POLITISCHE FEDER | Strategien für Betreuung und Wohnen im Alter und bei Behinderungen

17.06.2025 Tschoff Löw

Der Ständerat debattiert in diesen Tagen über ein wichtiges Thema: eine ganzheitliche Sicht auf Betreuung und Wohnen von betagten Menschen und Menschen mit Behinderungen. Einmal mehr stellt sich die Frage: Gelingt es der Politik, das Korsett des Tagesgeschäfts zu überwinden und in die Zukunft blickend zu gestalten?

Dass wir heute noch stark in den Kategorien Behinderung oder Alter sowie ambulant und stationär denken und Gesundheits- und Sozialpolitik nicht zusammenführen, hängt massgeblich mit den bestehenden Finanzierungssystemen und den daraus bedingten Abgrenzungen zusammen. Die Trennung von Unterstützungs- oder Assistenzleistungen in ambulante und stationäre Leistungen ist vornehmlich einer Finanzierungslogik geschuldet und entspricht keiner durchgängigen, auf die Bedürfnisse der betroffenen Personen ausgerichteten Leistungspalette.

«Die Trennung von Unterstützungsleistungen in ambulante und stationäre Leistungen ist vor allem einer  Finanzierungslogik geschuldet.» Tschoff Löw, Leiter Politik von ARTISET

Im Fokus stehen heute die Stärkung der Selbstbestimmung respektive die Aufrechterhaltung der Autonomie und die Anpassung von Unterstützungsleistungen unabhängig von Kriterien wie Alter oder Behinderung. Wir befinden uns in einer Übergangszeit. Das Jahrzehnte lang gültige Verständnis von fremdbestimmter Unterstützung ist im Wandel begriffen: vom allumfassenden Fürsorgeprinzip hin zu einer partizipativen, bedürfnisorientierten Begleitung von Menschen, mit dem Ziel einer möglichst autonomen Lebensführung.

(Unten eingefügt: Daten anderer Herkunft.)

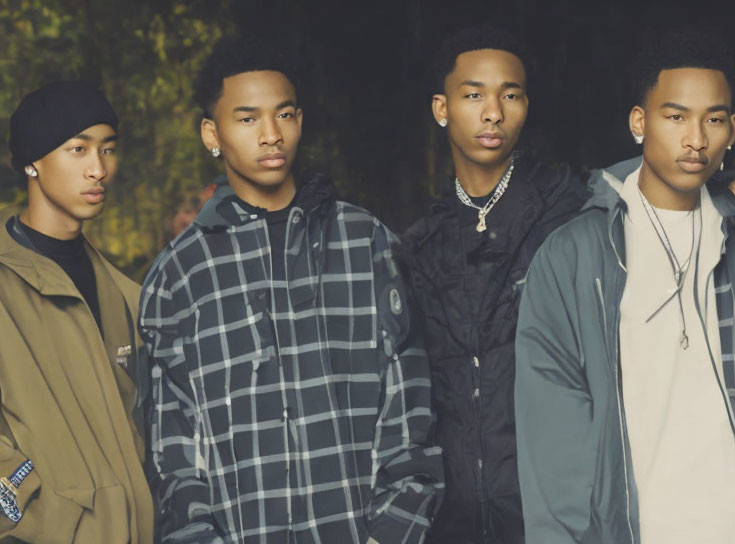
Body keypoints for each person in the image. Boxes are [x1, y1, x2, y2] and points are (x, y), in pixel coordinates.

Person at [404, 25, 735, 543]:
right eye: (473, 96)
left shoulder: (570, 208)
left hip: (557, 507)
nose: (493, 112)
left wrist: (718, 181)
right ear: (442, 109)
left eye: (509, 95)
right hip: (455, 519)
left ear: (526, 105)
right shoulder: (418, 245)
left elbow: (647, 187)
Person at [514, 27, 735, 543]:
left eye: (713, 119)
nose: (696, 139)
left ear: (732, 128)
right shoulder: (572, 257)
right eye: (675, 117)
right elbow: (553, 439)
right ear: (639, 121)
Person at [140, 37, 443, 543]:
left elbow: (409, 416)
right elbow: (174, 457)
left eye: (284, 114)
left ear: (300, 120)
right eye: (247, 118)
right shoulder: (179, 275)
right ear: (212, 134)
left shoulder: (365, 242)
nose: (270, 135)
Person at [0, 81, 154, 542]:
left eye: (107, 150)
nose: (98, 169)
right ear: (32, 161)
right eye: (77, 149)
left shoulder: (129, 297)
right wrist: (30, 511)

Der Bundesrat zeigt sich für gewöhnlich nicht erfreut über Vorstösse, die die Ausprägungen der heutigen Sozial- oder Gesundheitspolitik infrage stellen. Die in der Regel ablehnende Haltung des Bundesrats setzt sich zusammen aus dem Verweis auf bereits laufende Arbeiten und die bestehende Kompetenzverteilung zwischen Bund und Kantonen. Eigentliche Partycrasher. Doch allzu lange funktioniert diese Haltung nicht mehr. Denn zu dringend sind die anstehenden Probleme, um diese mit der gängigen Taktik des «Pflästerlens» lösen zu können.

Der Ständerat hat es in der Hand, nachdem der Nationalrat grünes Licht gegeben hat, dem Bundesrat den Auftrag zu erteilen, Strategien für Betreuung und Wohnen im Alter und bei Behinderungen zu entwickeln.